In four chapters, I trace references to common speech and verbal expressivity in the poetry and poetic theory of Charles Olson, Robert Duncan, LeRoi Jones/Amiri Baraka and Gwendolyn Brooks, against the historical backdrop of the Free-Speech Movement and the rise of mass-culture. When poets frame nonliterary speech within the literary page, they encounter the inability of writing to capture the vital ephemerality of verbal expression. Rather than treat this limitation as an impediment, the writers in my study use the poem to dramatize the fugitivity of speech, emphasizing it as a disruptive counterpoint to the technologies of capture. Where critics such as Houston Baker interpret the vernacular strictly in terms of resistance, I take a cue from the poets and argue that the vernacular, rooted etymologically at the intersection of domestic security and enslaved margin, represents a gestalt form, capable at once of establishing centralized power and sparking minor protest. My argument also expands upon Michael North’s exploration of the influence of minstrelsy and regionalism on the development of modernist literary technique in The Dialect of Modernism. As he focuses on writers from the early 20th century, I account for the next generation, whose America was not a culturally inferior collection of immigrants but an imperial power, replete with economic, political and artistic dominance. Instead of settling for an essentially American idiom, the poets in my study saw in the vernacular not phonetic misspellings, slang terminology and fragmented syntax, but the potential to provoke and thereby frame a more ethical mode of social life, straining against the regimentation of citizenship.
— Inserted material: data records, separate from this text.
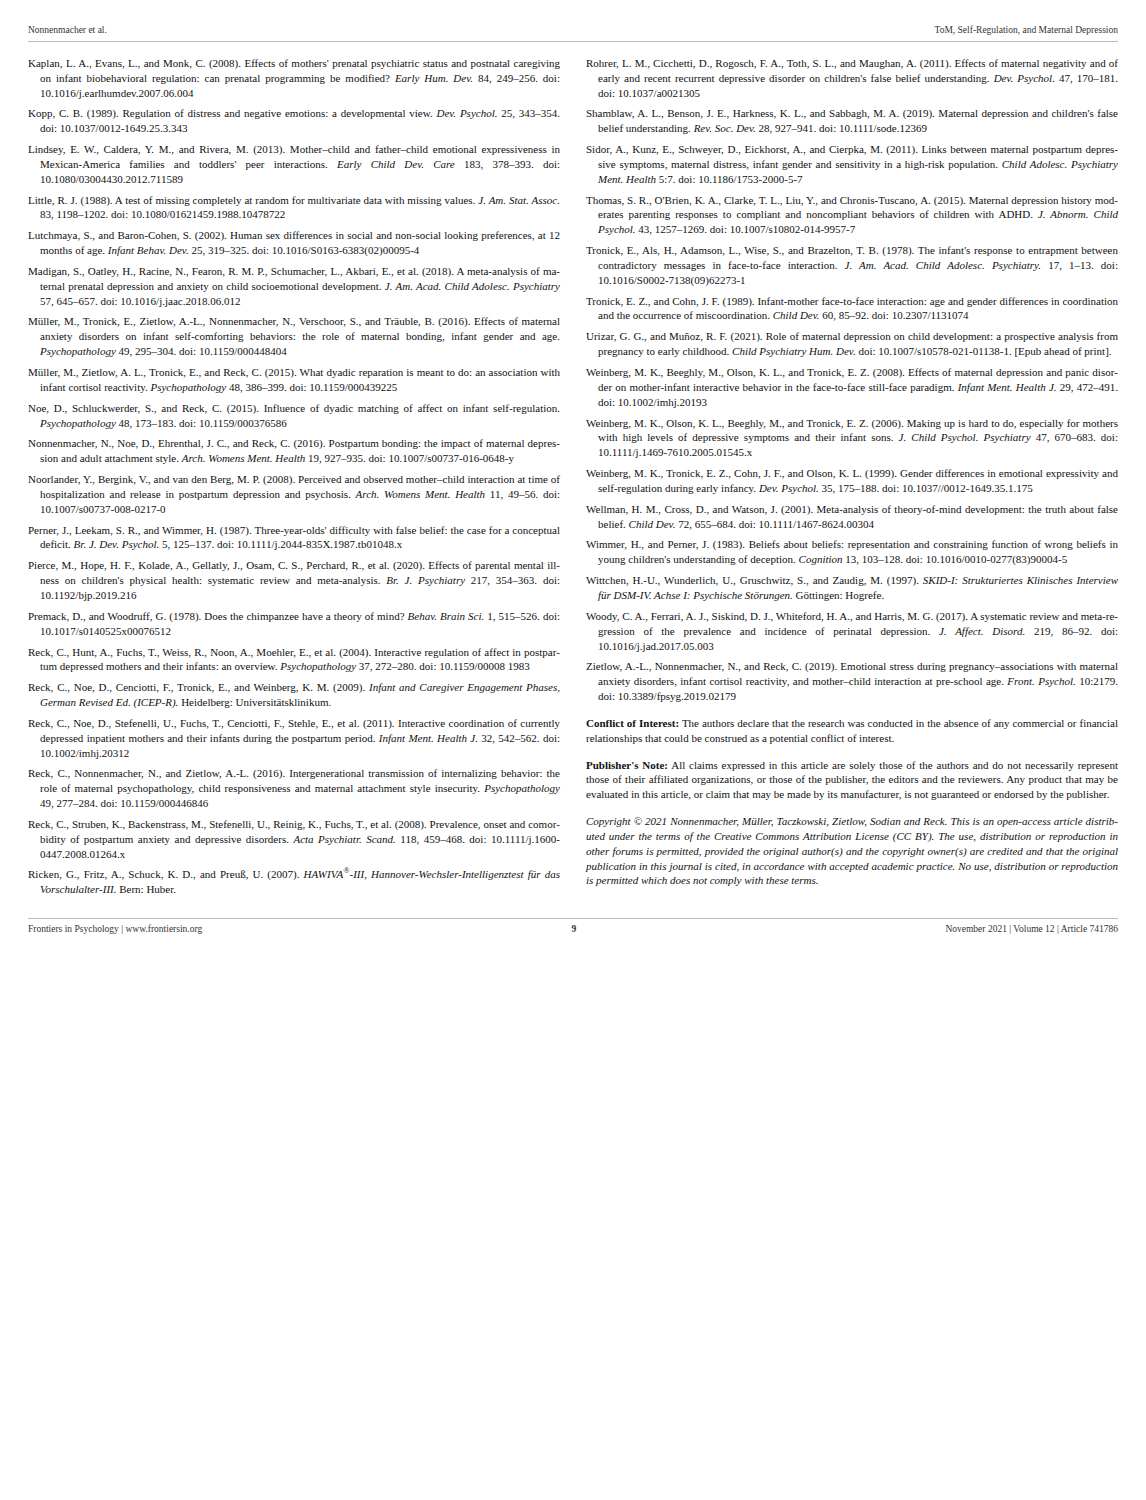Nonnenmacher et al. ToM, Self-Regulation, and Maternal Depression
Kaplan, L. A., Evans, L., and Monk, C. (2008). Effects of mothers' prenatal psychiatric status and postnatal caregiving on infant biobehavioral regulation: can prenatal programming be modified? Early Hum. Dev. 84, 249–256. doi: 10.1016/j.earlhumdev.2007.06.004
Kopp, C. B. (1989). Regulation of distress and negative emotions: a developmental view. Dev. Psychol. 25, 343–354. doi: 10.1037/0012-1649.25.3.343
Lindsey, E. W., Caldera, Y. M., and Rivera, M. (2013). Mother–child and father–child emotional expressiveness in Mexican-America families and toddlers' peer interactions. Early Child Dev. Care 183, 378–393. doi: 10.1080/03004430.2012.711589
Little, R. J. (1988). A test of missing completely at random for multivariate data with missing values. J. Am. Stat. Assoc. 83, 1198–1202. doi: 10.1080/01621459.1988.10478722
Lutchmaya, S., and Baron-Cohen, S. (2002). Human sex differences in social and non-social looking preferences, at 12 months of age. Infant Behav. Dev. 25, 319–325. doi: 10.1016/S0163-6383(02)00095-4
Madigan, S., Oatley, H., Racine, N., Fearon, R. M. P., Schumacher, L., Akbari, E., et al. (2018). A meta-analysis of maternal prenatal depression and anxiety on child socioemotional development. J. Am. Acad. Child Adolesc. Psychiatry 57, 645–657. doi: 10.1016/j.jaac.2018.06.012
Müller, M., Tronick, E., Zietlow, A.-L., Nonnenmacher, N., Verschoor, S., and Träuble, B. (2016). Effects of maternal anxiety disorders on infant self-comforting behaviors: the role of maternal bonding, infant gender and age. Psychopathology 49, 295–304. doi: 10.1159/000448404
Müller, M., Zietlow, A. L., Tronick, E., and Reck, C. (2015). What dyadic reparation is meant to do: an association with infant cortisol reactivity. Psychopathology 48, 386–399. doi: 10.1159/000439225
Noe, D., Schluckwerder, S., and Reck, C. (2015). Influence of dyadic matching of affect on infant self-regulation. Psychopathology 48, 173–183. doi: 10.1159/000376586
Nonnenmacher, N., Noe, D., Ehrenthal, J. C., and Reck, C. (2016). Postpartum bonding: the impact of maternal depression and adult attachment style. Arch. Womens Ment. Health 19, 927–935. doi: 10.1007/s00737-016-0648-y
Noorlander, Y., Bergink, V., and van den Berg, M. P. (2008). Perceived and observed mother–child interaction at time of hospitalization and release in postpartum depression and psychosis. Arch. Womens Ment. Health 11, 49–56. doi: 10.1007/s00737-008-0217-0
Perner, J., Leekam, S. R., and Wimmer, H. (1987). Three-year-olds' difficulty with false belief: the case for a conceptual deficit. Br. J. Dev. Psychol. 5, 125–137. doi: 10.1111/j.2044-835X.1987.tb01048.x
Pierce, M., Hope, H. F., Kolade, A., Gellatly, J., Osam, C. S., Perchard, R., et al. (2020). Effects of parental mental illness on children's physical health: systematic review and meta-analysis. Br. J. Psychiatry 217, 354–363. doi: 10.1192/bjp.2019.216
Premack, D., and Woodruff, G. (1978). Does the chimpanzee have a theory of mind? Behav. Brain Sci. 1, 515–526. doi: 10.1017/s0140525x00076512
Reck, C., Hunt, A., Fuchs, T., Weiss, R., Noon, A., Moehler, E., et al. (2004). Interactive regulation of affect in postpartum depressed mothers and their infants: an overview. Psychopathology 37, 272–280. doi: 10.1159/00008 1983
Reck, C., Noe, D., Cenciotti, F., Tronick, E., and Weinberg, K. M. (2009). Infant and Caregiver Engagement Phases, German Revised Ed. (ICEP-R). Heidelberg: Universitätsklinikum.
Reck, C., Noe, D., Stefenelli, U., Fuchs, T., Cenciotti, F., Stehle, E., et al. (2011). Interactive coordination of currently depressed inpatient mothers and their infants during the postpartum period. Infant Ment. Health J. 32, 542–562. doi: 10.1002/imhj.20312
Reck, C., Nonnenmacher, N., and Zietlow, A.-L. (2016). Intergenerational transmission of internalizing behavior: the role of maternal psychopathology, child responsiveness and maternal attachment style insecurity. Psychopathology 49, 277–284. doi: 10.1159/000446846
Reck, C., Struben, K., Backenstrass, M., Stefenelli, U., Reinig, K., Fuchs, T., et al. (2008). Prevalence, onset and comorbidity of postpartum anxiety and depressive disorders. Acta Psychiatr. Scand. 118, 459–468. doi: 10.1111/j.1600-0447.2008.01264.x
Ricken, G., Fritz, A., Schuck, K. D., and Preuß, U. (2007). HAWIVA®-III, Hannover-Wechsler-Intelligenztest für das Vorschulalter-III. Bern: Huber.
Rohrer, L. M., Cicchetti, D., Rogosch, F. A., Toth, S. L., and Maughan, A. (2011). Effects of maternal negativity and of early and recent recurrent depressive disorder on children's false belief understanding. Dev. Psychol. 47, 170–181. doi: 10.1037/a0021305
Shamblaw, A. L., Benson, J. E., Harkness, K. L., and Sabbagh, M. A. (2019). Maternal depression and children's false belief understanding. Rev. Soc. Dev. 28, 927–941. doi: 10.1111/sode.12369
Sidor, A., Kunz, E., Schweyer, D., Eickhorst, A., and Cierpka, M. (2011). Links between maternal postpartum depressive symptoms, maternal distress, infant gender and sensitivity in a high-risk population. Child Adolesc. Psychiatry Ment. Health 5:7. doi: 10.1186/1753-2000-5-7
Thomas, S. R., O'Brien, K. A., Clarke, T. L., Liu, Y., and Chronis-Tuscano, A. (2015). Maternal depression history moderates parenting responses to compliant and noncompliant behaviors of children with ADHD. J. Abnorm. Child Psychol. 43, 1257–1269. doi: 10.1007/s10802-014-9957-7
Tronick, E., Als, H., Adamson, L., Wise, S., and Brazelton, T. B. (1978). The infant's response to entrapment between contradictory messages in face-to-face interaction. J. Am. Acad. Child Adolesc. Psychiatry. 17, 1–13. doi: 10.1016/S0002-7138(09)62273-1
Tronick, E. Z., and Cohn, J. F. (1989). Infant-mother face-to-face interaction: age and gender differences in coordination and the occurrence of miscoordination. Child Dev. 60, 85–92. doi: 10.2307/1131074
Urizar, G. G., and Muñoz, R. F. (2021). Role of maternal depression on child development: a prospective analysis from pregnancy to early childhood. Child Psychiatry Hum. Dev. doi: 10.1007/s10578-021-01138-1. [Epub ahead of print].
Weinberg, M. K., Beeghly, M., Olson, K. L., and Tronick, E. Z. (2008). Effects of maternal depression and panic disorder on mother-infant interactive behavior in the face-to-face still-face paradigm. Infant Ment. Health J. 29, 472–491. doi: 10.1002/imhj.20193
Weinberg, M. K., Olson, K. L., Beeghly, M., and Tronick, E. Z. (2006). Making up is hard to do, especially for mothers with high levels of depressive symptoms and their infant sons. J. Child Psychol. Psychiatry 47, 670–683. doi: 10.1111/j.1469-7610.2005.01545.x
Weinberg, M. K., Tronick, E. Z., Cohn, J. F., and Olson, K. L. (1999). Gender differences in emotional expressivity and self-regulation during early infancy. Dev. Psychol. 35, 175–188. doi: 10.1037//0012-1649.35.1.175
Wellman, H. M., Cross, D., and Watson, J. (2001). Meta-analysis of theory-of-mind development: the truth about false belief. Child Dev. 72, 655–684. doi: 10.1111/1467-8624.00304
Wimmer, H., and Perner, J. (1983). Beliefs about beliefs: representation and constraining function of wrong beliefs in young children's understanding of deception. Cognition 13, 103–128. doi: 10.1016/0010-0277(83)90004-5
Wittchen, H.-U., Wunderlich, U., Gruschwitz, S., and Zaudig, M. (1997). SKID-I: Strukturiertes Klinisches Interview für DSM-IV. Achse I: Psychische Störungen. Göttingen: Hogrefe.
Woody, C. A., Ferrari, A. J., Siskind, D. J., Whiteford, H. A., and Harris, M. G. (2017). A systematic review and meta-regression of the prevalence and incidence of perinatal depression. J. Affect. Disord. 219, 86–92. doi: 10.1016/j.jad.2017.05.003
Zietlow, A.-L., Nonnenmacher, N., and Reck, C. (2019). Emotional stress during pregnancy–associations with maternal anxiety disorders, infant cortisol reactivity, and mother–child interaction at pre-school age. Front. Psychol. 10:2179. doi: 10.3389/fpsyg.2019.02179
Conflict of Interest: The authors declare that the research was conducted in the absence of any commercial or financial relationships that could be construed as a potential conflict of interest.
Publisher's Note: All claims expressed in this article are solely those of the authors and do not necessarily represent those of their affiliated organizations, or those of the publisher, the editors and the reviewers. Any product that may be evaluated in this article, or claim that may be made by its manufacturer, is not guaranteed or endorsed by the publisher.
Copyright © 2021 Nonnenmacher, Müller, Taczkowski, Zietlow, Sodian and Reck. This is an open-access article distributed under the terms of the Creative Commons Attribution License (CC BY). The use, distribution or reproduction in other forums is permitted, provided the original author(s) and the copyright owner(s) are credited and that the original publication in this journal is cited, in accordance with accepted academic practice. No use, distribution or reproduction is permitted which does not comply with these terms.
Frontiers in Psychology | www.frontiersin.org 9 November 2021 | Volume 12 | Article 741786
My attention to the vernacular argues for an alignment among writers who have been segregated by the assumption that race and aesthetics are mutually exclusive categories. In reading these writers alongside one another, “Other than a Citizen” shows how the avant-garde concepts of projective poetics and composition by field develop out of an interest in black expressivity. Conversely, I trace black radicalism and its emphasis on sociality back to the communalism practiced at the experimental arts college in Black Mountain, North Carolina, where Olson and Duncan taught. In pressing for this connection, my work reveals the racial politics embedded within the speech-based aesthetics of the postwar era, while foregrounding the aesthetic dimension of militant protest.
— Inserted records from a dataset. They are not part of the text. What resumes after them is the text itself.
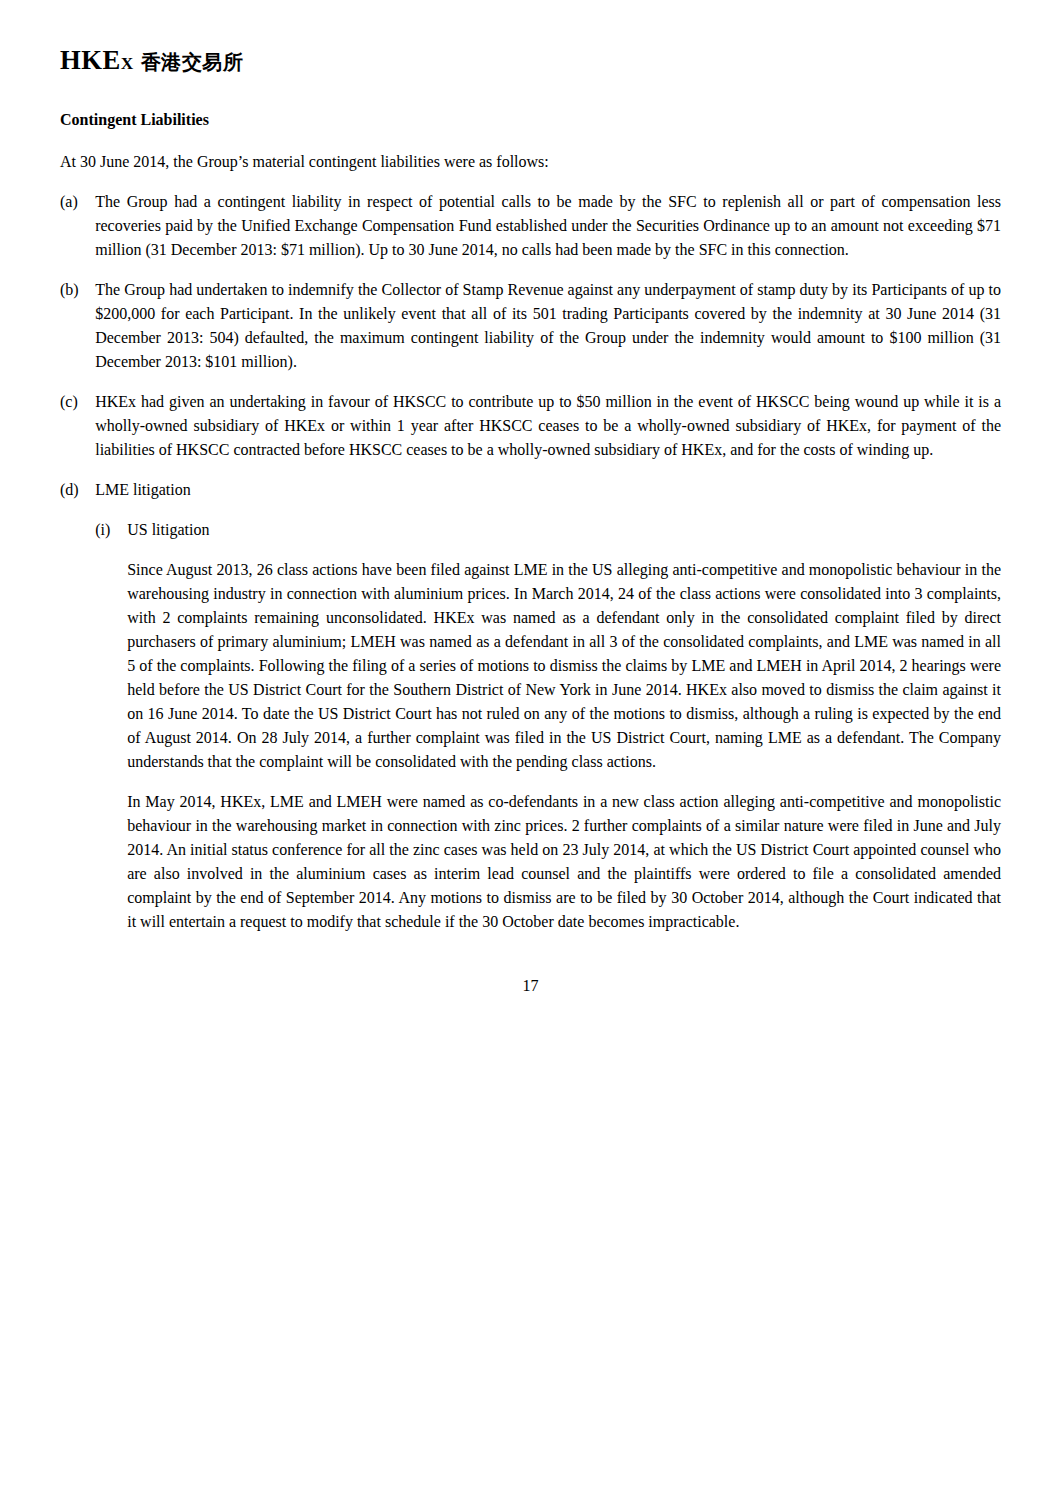HKEX 香港交易所
Contingent Liabilities
At 30 June 2014, the Group’s material contingent liabilities were as follows:
(a)
The Group had a contingent liability in respect of potential calls to be made by the SFC to replenish all or part of compensation less recoveries paid by the Unified Exchange Compensation Fund established under the Securities Ordinance up to an amount not exceeding $71 million (31 December 2013: $71 million). Up to 30 June 2014, no calls had been made by the SFC in this connection.
(b)
The Group had undertaken to indemnify the Collector of Stamp Revenue against any underpayment of stamp duty by its Participants of up to $200,000 for each Participant. In the unlikely event that all of its 501 trading Participants covered by the indemnity at 30 June 2014 (31 December 2013: 504) defaulted, the maximum contingent liability of the Group under the indemnity would amount to $100 million (31 December 2013: $101 million).
(c)
HKEx had given an undertaking in favour of HKSCC to contribute up to $50 million in the event of HKSCC being wound up while it is a wholly-owned subsidiary of HKEx or within 1 year after HKSCC ceases to be a wholly-owned subsidiary of HKEx, for payment of the liabilities of HKSCC contracted before HKSCC ceases to be a wholly-owned subsidiary of HKEx, and for the costs of winding up.
(d)
LME litigation
(i)
US litigation
Since August 2013, 26 class actions have been filed against LME in the US alleging anti-competitive and monopolistic behaviour in the warehousing industry in connection with aluminium prices. In March 2014, 24 of the class actions were consolidated into 3 complaints, with 2 complaints remaining unconsolidated. HKEx was named as a defendant only in the consolidated complaint filed by direct purchasers of primary aluminium; LMEH was named as a defendant in all 3 of the consolidated complaints, and LME was named in all 5 of the complaints. Following the filing of a series of motions to dismiss the claims by LME and LMEH in April 2014, 2 hearings were held before the US District Court for the Southern District of New York in June 2014. HKEx also moved to dismiss the claim against it on 16 June 2014. To date the US District Court has not ruled on any of the motions to dismiss, although a ruling is expected by the end of August 2014. On 28 July 2014, a further complaint was filed in the US District Court, naming LME as a defendant. The Company understands that the complaint will be consolidated with the pending class actions.
In May 2014, HKEx, LME and LMEH were named as co-defendants in a new class action alleging anti-competitive and monopolistic behaviour in the warehousing market in connection with zinc prices. 2 further complaints of a similar nature were filed in June and July 2014. An initial status conference for all the zinc cases was held on 23 July 2014, at which the US District Court appointed counsel who are also involved in the aluminium cases as interim lead counsel and the plaintiffs were ordered to file a consolidated amended complaint by the end of September 2014. Any motions to dismiss are to be filed by 30 October 2014, although the Court indicated that it will entertain a request to modify that schedule if the 30 October date becomes impracticable.
17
Not unlike today, the popular rhetoric of the Cold War insists that to be a citizen involves defending one’s status as a rightful member of an exclusionary nation. To be other than a citizen, as the poets in my study make clear, begins with eschewing the false certainty that accompanies categorical nominalization. In promoting a model of mutually dependent participation, these poets lay the groundwork for an alternative model of civic belonging, where volition and reciprocity replace compliance and self-sufficiency. In reading their lines, we become all the more aware of the cracks that run the length of our load-bearing walls.